# Burns Dog food. Reviews?



## Slightlyconfused (7 December 2014)

My big collies is going off the wainwrights so I've been looking for something different. Been recommended Burns and found it quite cheap on Zooplus.

Is it an okay food?


----------



## galaxy (7 December 2014)

Got a lot of grain in it, made my boy poo a lot, windy and loose weight. Have you tried the different flavours of wainwrights grain free or fishmongers?


----------



## _GG_ (7 December 2014)

Check out this stuff. 

www.naturaldogfoodcompany.com

It is fantastic food,  no artificial anything in it and all listed human grade ingredients. I cannot recommend it highly enough.


----------



## Shady (7 December 2014)

tried my weimaraner on Burns as he has a really sensitive stomach, he lost too much weight on it , tried Lucalus, this was very good but pricey , now on James Wellbeloved turkey and rice and it's perfect for him , just watch the quantity.


----------



## Slightlyconfused (7 December 2014)

Thanks.

Yes have tried the.different flavours. The lamb gives him loose tummy.

I've heard JW has gone down in quality? 

Will have a look.


----------



## GinaB (7 December 2014)

I heard JW was taken over by Pedigree?
I feed Skinners to my girls.


----------



## satinbaze (7 December 2014)

Burns is great for dogs that tend to put weight on easily.

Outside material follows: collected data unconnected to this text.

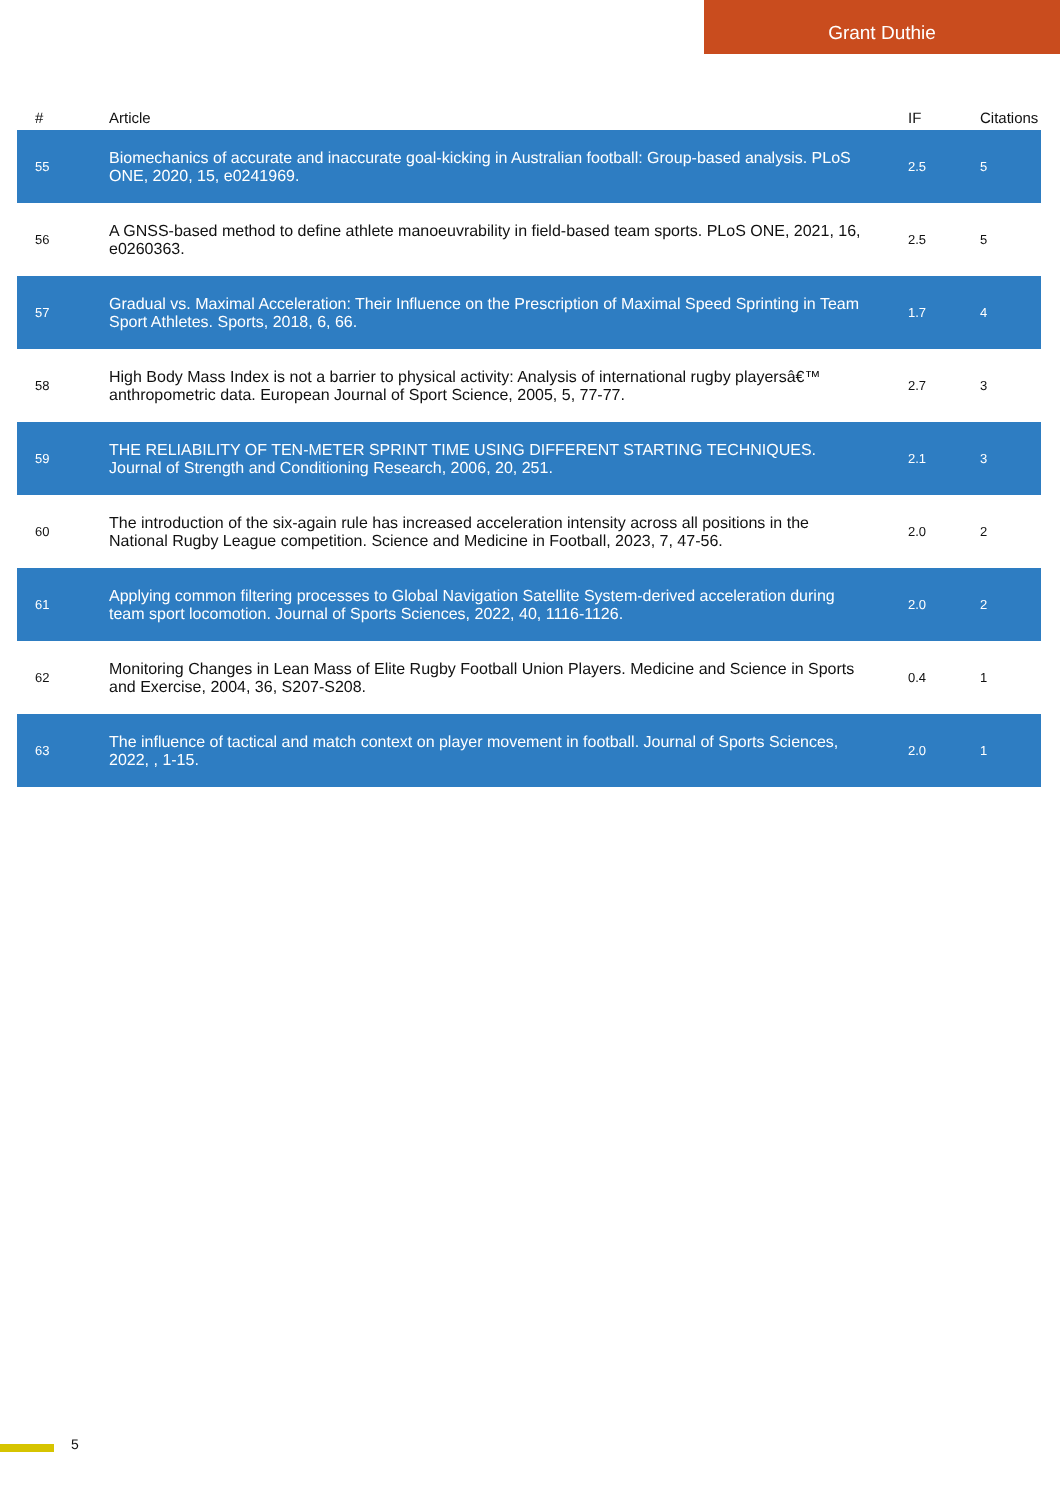Grant Duthie
| # | Article | IF | Citations |
| --- | --- | --- | --- |
| 55 | Biomechanics of accurate and inaccurate goal-kicking in Australian football: Group-based analysis. PLoS ONE, 2020, 15, e0241969. | 2.5 | 5 |
| 56 | A GNSS-based method to define athlete manoeuvrability in field-based team sports. PLoS ONE, 2021, 16, e0260363. | 2.5 | 5 |
| 57 | Gradual vs. Maximal Acceleration: Their Influence on the Prescription of Maximal Speed Sprinting in Team Sport Athletes. Sports, 2018, 6, 66. | 1.7 | 4 |
| 58 | High Body Mass Index is not a barrier to physical activity: Analysis of international rugby playersâ€™ anthropometric data. European Journal of Sport Science, 2005, 5, 77-77. | 2.7 | 3 |
| 59 | THE RELIABILITY OF TEN-METER SPRINT TIME USING DIFFERENT STARTING TECHNIQUES. Journal of Strength and Conditioning Research, 2006, 20, 251. | 2.1 | 3 |
| 60 | The introduction of the six-again rule has increased acceleration intensity across all positions in the National Rugby League competition. Science and Medicine in Football, 2023, 7, 47-56. | 2.0 | 2 |
| 61 | Applying common filtering processes to Global Navigation Satellite System-derived acceleration during team sport locomotion. Journal of Sports Sciences, 2022, 40, 1116-1126. | 2.0 | 2 |
| 62 | Monitoring Changes in Lean Mass of Elite Rugby Football Union Players. Medicine and Science in Sports and Exercise, 2004, 36, S207-S208. | 0.4 | 1 |
| 63 | The influence of tactical and match context on player movement in football. Journal of Sports Sciences, 2022, , 1-15. | 2.0 | 1 |
5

I feed raw to my older dogs but youngster is on Arden grange as she had campylobacter as a pup


----------



## Aru (7 December 2014)

I feed it to mine and find it great.good solid pooand my mutts got a great shine on her coat and holds condition well on it considering shes mental.
we sell it in my practice and have no problem recommending it to anyone.cant say the same about every food we stock  
also find the sensitive varietys are very good for dogs with slight food intolerences as well.

However it can be difficult to keep weight on skinny dogs with it.its best for managing weight in the fatties and losing weight.I feed my girl over the recommended amount to keep her from getting to lean.she came to me very skinny and put on weight with small meals of burns often and I can now feel her ribs but not see them all the time.

If you contact the company direct they are usually brilliant for sending out sample packs of different types.


----------



## samlf (8 December 2014)

Jinglesmells said:



			Check out this stuff. 

www.naturaldogfoodcompany.com

It is fantastic food,  no artificial anything in it and all listed human grade ingredients. I cannot recommend it highly enough.
		
Click to expand...

This looks OK if you're happy to feed grains.

I would recommend angell pet co - one of my collies is very fussy and this smells really fishy and they love it! Reasonable price too. I alternative between wainwrights grain free and angell pet co.


----------



## Cinnamontoast (8 December 2014)

Depends on the variety, but this one has far too much filler and will drop weight off a dog soon as look at it: BURNS (fish & rice)

Price (15kg): £43.99
Suggested daily amount: 150g
Daily feeding cost: 43p

Ingredients: Brown rice (min 63%), fish (min 18%), oats, peas, fish oil, sunflower oil, seaweed, minerals, vitamins.
Read more at http://www.horseandhound.co.uk/foru...72-The-Dry-Dog-Food-Index#EHHX870v438VpJcQ.99

Have a look at the dry dog food index in the stickies at the top of the board. 

If I were feeding kibble, I'd feed Acana or Orijen.


----------



## Shady (9 December 2014)

Slightlyconfused said:



			Thanks.

Yes have tried the.different flavours. The lamb gives him loose tummy.

I've heard JW has gone down in quality? 

Will have a look.
		
Click to expand...

that's really interesting, i have just looked at an old bag and their new designed bag and the rice % has changed , now more rice and a bit less turkey, not sure i'm happy about that, will monitor any changes in my dog now i think,


----------